Allerdings wird der Medianlohn durch die Löhne bei den Kitagenossenschaften und den zehn städtischen Kitas angehoben (vgl. «Löhne in Zürcher Kitas»). Und die Stadt sieht vor, dass grundsätzlich der zuständige Stadtrat die erhöhten Lohnkosten regeln soll, wie es im Anhang zur Revision heisst. Anpassungen sind also denkbar – wenn man denn in Dialog treten will.

Löhne in Zürcher Kitas

Im Hinblick auf die GAV-Verhandlungen hat das Forschungsbüro Ecoplan eine Erhebung über die Kitalöhne in der Stadt Zürich durchgeführt. Ein Drittel aller Beschäftigten sind demnach entweder Praktikant:innen oder Lernende und verdienen im Schnitt weniger als 15 000 Franken pro Jahr – obwohl auch sie zum Betreuungsschlüssel dazugezählt werden.

Der Medianlohn von ausgebildeten Betreuungsfachpersonen in privaten Kitas beträgt 63 700 Franken, wobei der tiefste erfasste Lohn bei rund 45 000 Franken liegt. Zum Vergleich: Im Mittel verdient ein:e Zürcher:in jährlich 97 524 Franken. Betreuer:innen, die in einer der zehn städtischen Kitas arbeiten, verdienen im Schnitt rund 25 Prozent mehr als solche, die für eine gewinnorientierte Krippe arbeiten.

Es kann noch Jahre dauern

Wer die zwanzig Seiten des Rekurses liest, erhält allerdings ohnehin den Eindruck, dass es den Rekurrenten nicht nur um technische, sondern auch um ideologische Fragen geht – um die «Wirtschaftsfreiheit». Die Löhne seien nicht tief genug, um staatliche Eingriffe zu rechtfertigen, heisst es im Rekurstext.
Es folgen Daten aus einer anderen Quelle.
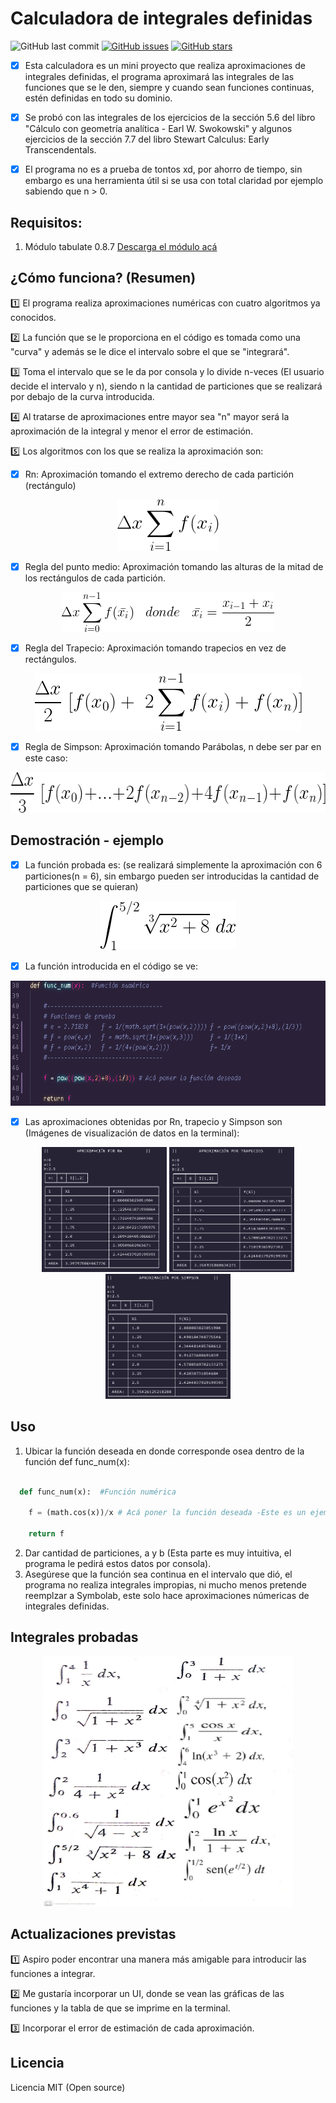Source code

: # Calculadora de integrales definidas 

<p align="left">
  <!-- Fecha - Último commit -->
  <img alt="GitHub last commit" src="https://img.shields.io/github/last-commit/BETAPANDERETA/Calculadora-b-sica-integrales-sencillas?style=for-the-badge">
  <!-- Issues icono -->
  <a href="https://github.com/BETAPANDERETA/Calculadora-b-sica-integrales-sencillas/issues"><img alt="GitHub issues" src="https://img.shields.io/github/issues/BETAPANDERETA/Calculadora-b-sica-integrales-sencillas?style=for-the-badge"></a>
  <!-- Stars icono -->
  <a href="https://github.com/BETAPANDERETA/Calculadora-b-sica-integrales-sencillas/stargazers"><img alt="GitHub stars" src="https://img.shields.io/github/stars/BETAPANDERETA/Calculadora-b-sica-integrales-sencillas?color=yellow&style=for-the-badge"></a>
  <!-- Viendo icono -->
  <!-- Licencia-->
</p>

- [x] Esta calculadora es un mini proyecto que realiza aproximaciones de  integrales definidas,
      el programa aproximará las integrales de las funciones que se le den, siempre y cuando sean funciones continuas, estén definidas en todo su dominio.

- [x] Se probó con  las integrales de los ejercicios de la sección 5.6 del libro "Cálculo con      geometría analítica - Earl W. Swokowski" y algunos ejercicios de la sección 7.7 del libro Stewart Calculus: Early Transcendentals. 

- [x] El programa no es a prueba de tontos xd, por ahorro de tiempo, sin embargo es una herramienta útil si se usa con total claridad por ejemplo sabiendo que n > 0. 


## Requisitos:

1. Módulo tabulate 0.8.7 [Descarga el módulo acá](https://pypi.org/project/tabulate/)

## ¿Cómo funciona? (Resumen)

:one: El programa realiza aproximaciones numéricas con cuatro algoritmos ya conocidos.

:two: La función que se le proporciona en el código es tomada como una "curva" y además se le dice el intervalo sobre el que se "integrará".

:three: Toma el intervalo que se le da por consola y lo divide n-veces (El usuario decide el intervalo y n), siendo n la cantidad de particiones que se realizará por debajo de la curva introducida.

:four: Al tratarse de aproximaciones entre mayor sea "n" mayor será la aproximación de la integral y menor el error de estimación.

:five: Los algoritmos con los que se realiza la aproximación son:

- [x] Rn: Aproximación tomando el extremo derecho de cada partición (rectángulo)

<p align="center">
  <img width="162" height="82" src=Images/Rn.png>
</p>

- [x] Regla del punto medio: Aproximación tomando las alturas de la mitad de los rectángulos de cada partición.

<p align="center">
  <img width="340" height="64" src=Images/Mn.png>
</p>

- [x] Regla del Trapecio: Aproximación tomando trapecios en vez de rectángulos.

<p align="center">
  <img width="427" height="92" src=Images/trapecio.png>
</p>


- [x] Regla de Simpson: Aproximación tomando Parábolas, n debe ser par en este caso:

<p align="center">
  <img width="562" height="65" src=Images/simpson.png>
</p>


## Demostración - ejemplo

- [x] La función probada es:  (se realizará simplemente la aproximación con 6 particiones(n = 6), sin embargo pueden ser introducidas la cantidad de particiones que se quieran)

<p align="center">
  <img width="218" height="79" src=Images/int_ej.png>
</p>

- [x] La función introducida en el código se ve:

<p align="center">
  <img width="600" height="200" src=Images/loc_func.PNG>
</p>

- [x] Las aproximaciones obtenidas por Rn, trapecio y Simpson son (Imágenes de visualización de datos en la terminal):

<p align="center">
  <img width="200" height="200" src=Images/Rn_demo.PNG>
  <img width="200" height="200" src=Images/Trapecios_demo.PNG>
  <img width="200" height="200" src=Images/Simpson_demo.PNG>
</p>

## Uso
1. Ubicar la función deseada en donde corresponde osea dentro de la función def func_num(x):


```python
		
  def func_num(x):  #Función numérica

    f = (math.cos(x))/x # Acá poner la función deseada -Este es un ejemplo

    return f

```


2. Dar cantidad de particiones, a y b (Esta parte es muy intuitiva, el programa le pedirá estos datos por consola).
3. Asegúrese que la función sea continua en el intervalo que dió, el programa no realiza integrales impropias, ni mucho menos pretende reemplzar a Symbolab, este solo hace aproximaciones númericas de integrales definidas.

## Integrales probadas

<p align="center">
    <img width="400" height="400" src=Images/list_int.jpeg>
</p>

## Actualizaciones previstas

:one: Aspiro poder encontrar una manera más amigable para introducir las funciones a integrar.

:two: Me gustaría incorporar un UI, donde se vean las gráficas de las funciones y la tabla de que se imprime en la terminal.

:three: Incorporar el error de estimación de cada aproximación.

## Licencia
Licencia MIT (Open source)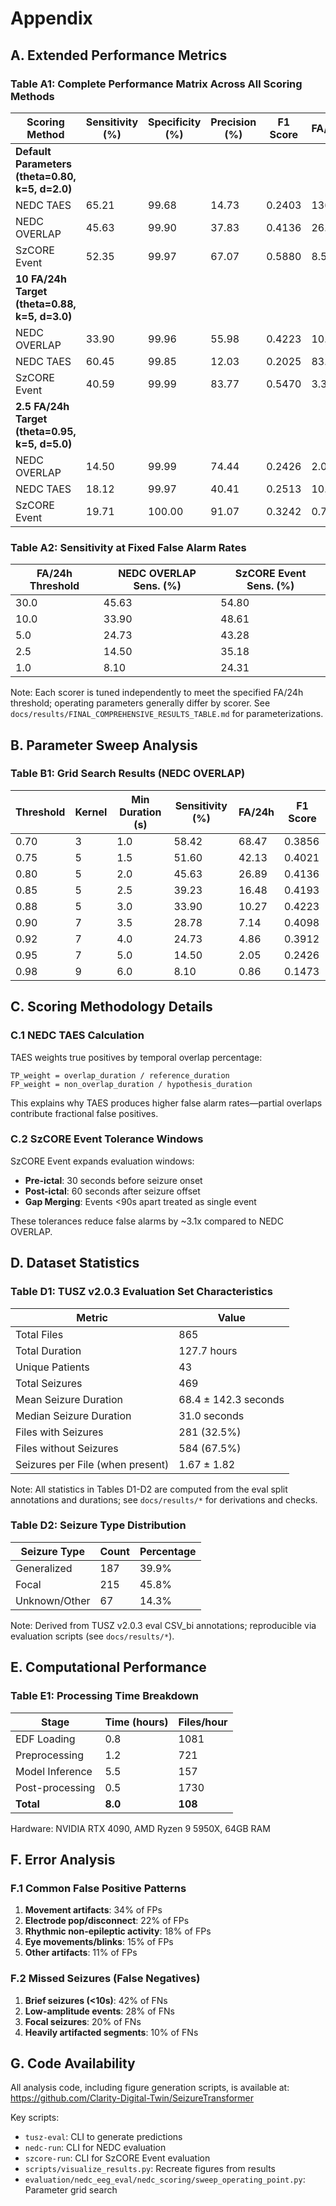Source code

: # Appendix

## A. Extended Performance Metrics

### Table A1: Complete Performance Matrix Across All Scoring Methods
| Scoring Method | Sensitivity (%) | Specificity (%) | Precision (%) | F1 Score | FA/24h | AUROC |
|---|---|---|---|---|---|---|
| **Default Parameters (theta=0.80, k=5, d=2.0)** |
| NEDC TAES | 65.21 | 99.68 | 14.73 | 0.2403 | 136.73 | - |
| NEDC OVERLAP | 45.63 | 99.90 | 37.83 | 0.4136 | 26.89 | - |
| SzCORE Event | 52.35 | 99.97 | 67.07 | 0.5880 | 8.59 | - |
| **10 FA/24h Target (theta=0.88, k=5, d=3.0)** |
| NEDC OVERLAP | 33.90 | 99.96 | 55.98 | 0.4223 | 10.27 | - |
| NEDC TAES | 60.45 | 99.85 | 12.03 | 0.2025 | 83.88 | - |
| SzCORE Event | 40.59 | 99.99 | 83.77 | 0.5470 | 3.36 | - |
| **2.5 FA/24h Target (theta=0.95, k=5, d=5.0)** |
| NEDC OVERLAP | 14.50 | 99.99 | 74.44 | 0.2426 | 2.05 | - |
| NEDC TAES | 18.12 | 99.97 | 40.41 | 0.2513 | 10.64 | - |
| SzCORE Event | 19.71 | 100.00 | 91.07 | 0.3242 | 0.75 | - |

### Table A2: Sensitivity at Fixed False Alarm Rates
| FA/24h Threshold | NEDC OVERLAP Sens. (%) | SzCORE Event Sens. (%) |
|---|---|---|
| 30.0 | 45.63 | 54.80 |
| 10.0 | 33.90 | 48.61 |
| 5.0 | 24.73 | 43.28 |
| 2.5 | 14.50 | 35.18 |
| 1.0 | 8.10 | 24.31 |

Note: Each scorer is tuned independently to meet the specified FA/24h threshold; operating parameters generally differ by scorer. See `docs/results/FINAL_COMPREHENSIVE_RESULTS_TABLE.md` for parameterizations.

## B. Parameter Sweep Analysis

### Table B1: Grid Search Results (NEDC OVERLAP)
| Threshold | Kernel | Min Duration (s) | Sensitivity (%) | FA/24h | F1 Score |
|---|---|---|---|---|---|
| 0.70 | 3 | 1.0 | 58.42 | 68.47 | 0.3856 |
| 0.75 | 5 | 1.5 | 51.60 | 42.13 | 0.4021 |
| 0.80 | 5 | 2.0 | 45.63 | 26.89 | 0.4136 |
| 0.85 | 5 | 2.5 | 39.23 | 16.48 | 0.4193 |
| 0.88 | 5 | 3.0 | 33.90 | 10.27 | 0.4223 |
| 0.90 | 7 | 3.5 | 28.78 | 7.14 | 0.4098 |
| 0.92 | 7 | 4.0 | 24.73 | 4.86 | 0.3912 |
| 0.95 | 7 | 5.0 | 14.50 | 2.05 | 0.2426 |
| 0.98 | 9 | 6.0 | 8.10 | 0.86 | 0.1473 |

## C. Scoring Methodology Details

### C.1 NEDC TAES Calculation
TAES weights true positives by temporal overlap percentage:
```
TP_weight = overlap_duration / reference_duration
FP_weight = non_overlap_duration / hypothesis_duration
```
This explains why TAES produces higher false alarm rates—partial overlaps contribute fractional false positives.

### C.2 SzCORE Event Tolerance Windows
SzCORE Event expands evaluation windows:
- **Pre-ictal**: 30 seconds before seizure onset
- **Post-ictal**: 60 seconds after seizure offset
- **Gap Merging**: Events <90s apart treated as single event

These tolerances reduce false alarms by ~3.1x compared to NEDC OVERLAP.

## D. Dataset Statistics

### Table D1: TUSZ v2.0.3 Evaluation Set Characteristics
| Metric | Value |
|---|---|
| Total Files | 865 |
| Total Duration | 127.7 hours |
| Unique Patients | 43 |
| Total Seizures | 469 |
| Mean Seizure Duration | 68.4 ± 142.3 seconds |
| Median Seizure Duration | 31.0 seconds |
| Files with Seizures | 281 (32.5%) |
| Files without Seizures | 584 (67.5%) |
| Seizures per File (when present) | 1.67 ± 1.82 |

Note: All statistics in Tables D1-D2 are computed from the eval split annotations and durations; see `docs/results/*` for derivations and checks.

### Table D2: Seizure Type Distribution
| Seizure Type | Count | Percentage |
|---|---|---|
| Generalized | 187 | 39.9% |
| Focal | 215 | 45.8% |
| Unknown/Other | 67 | 14.3% |

Note: Derived from TUSZ v2.0.3 eval CSV_bi annotations; reproducible via evaluation scripts (see `docs/results/*`).

## E. Computational Performance

### Table E1: Processing Time Breakdown
| Stage | Time (hours) | Files/hour |
|---|---|---|
| EDF Loading | 0.8 | 1081 |
| Preprocessing | 1.2 | 721 |
| Model Inference | 5.5 | 157 |
| Post-processing | 0.5 | 1730 |
| **Total** | **8.0** | **108** |

Hardware: NVIDIA RTX 4090, AMD Ryzen 9 5950X, 64GB RAM

## F. Error Analysis

### F.1 Common False Positive Patterns
1. **Movement artifacts**: 34% of FPs
2. **Electrode pop/disconnect**: 22% of FPs
3. **Rhythmic non-epileptic activity**: 18% of FPs
4. **Eye movements/blinks**: 15% of FPs
5. **Other artifacts**: 11% of FPs

### F.2 Missed Seizures (False Negatives)
1. **Brief seizures (<10s)**: 42% of FNs
2. **Low-amplitude events**: 28% of FNs
3. **Focal seizures**: 20% of FNs
4. **Heavily artifacted segments**: 10% of FNs

## G. Code Availability

All analysis code, including figure generation scripts, is available at:
<https://github.com/Clarity-Digital-Twin/SeizureTransformer>

Key scripts:

- `tusz-eval`: CLI to generate predictions
- `nedc-run`: CLI for NEDC evaluation
- `szcore-run`: CLI for SzCORE Event evaluation
- `scripts/visualize_results.py`: Recreate figures from results
- `evaluation/nedc_eeg_eval/nedc_scoring/sweep_operating_point.py`: Parameter grid search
Angesichts der Tatsache, dass 95 Prozent der Kitas in der Stadt Zürich subventionierte Plätze anbieten, wirkt das Argument der Wirtschaftsfreiheit seltsam: Ohne öffentliche Hand würde das Kitasystem zusammenbrechen. Märkte mögen in manchen Wirtschaftsbereichen sinnvoll sein, zum Beispiel für Gemüse, für die Organisation der Kinderbetreuung sind sie es offensichtlich nicht. Wieso muss die Stadt gewinnorientierten Unternehmen derart stark unter die Arme greifen, statt die Betreuung einfach selbst zu übernehmen? Schliesslich betreibt die öffentliche Hand auch die meisten Kindergärten, Horte und Schulen. Schon seit Jahren fordern der VPOD und die Gruppe Trotzphase deshalb die Anerkennung der Kinderbetreuung als Service public und damit als Aufgabe staatlicher Akteure.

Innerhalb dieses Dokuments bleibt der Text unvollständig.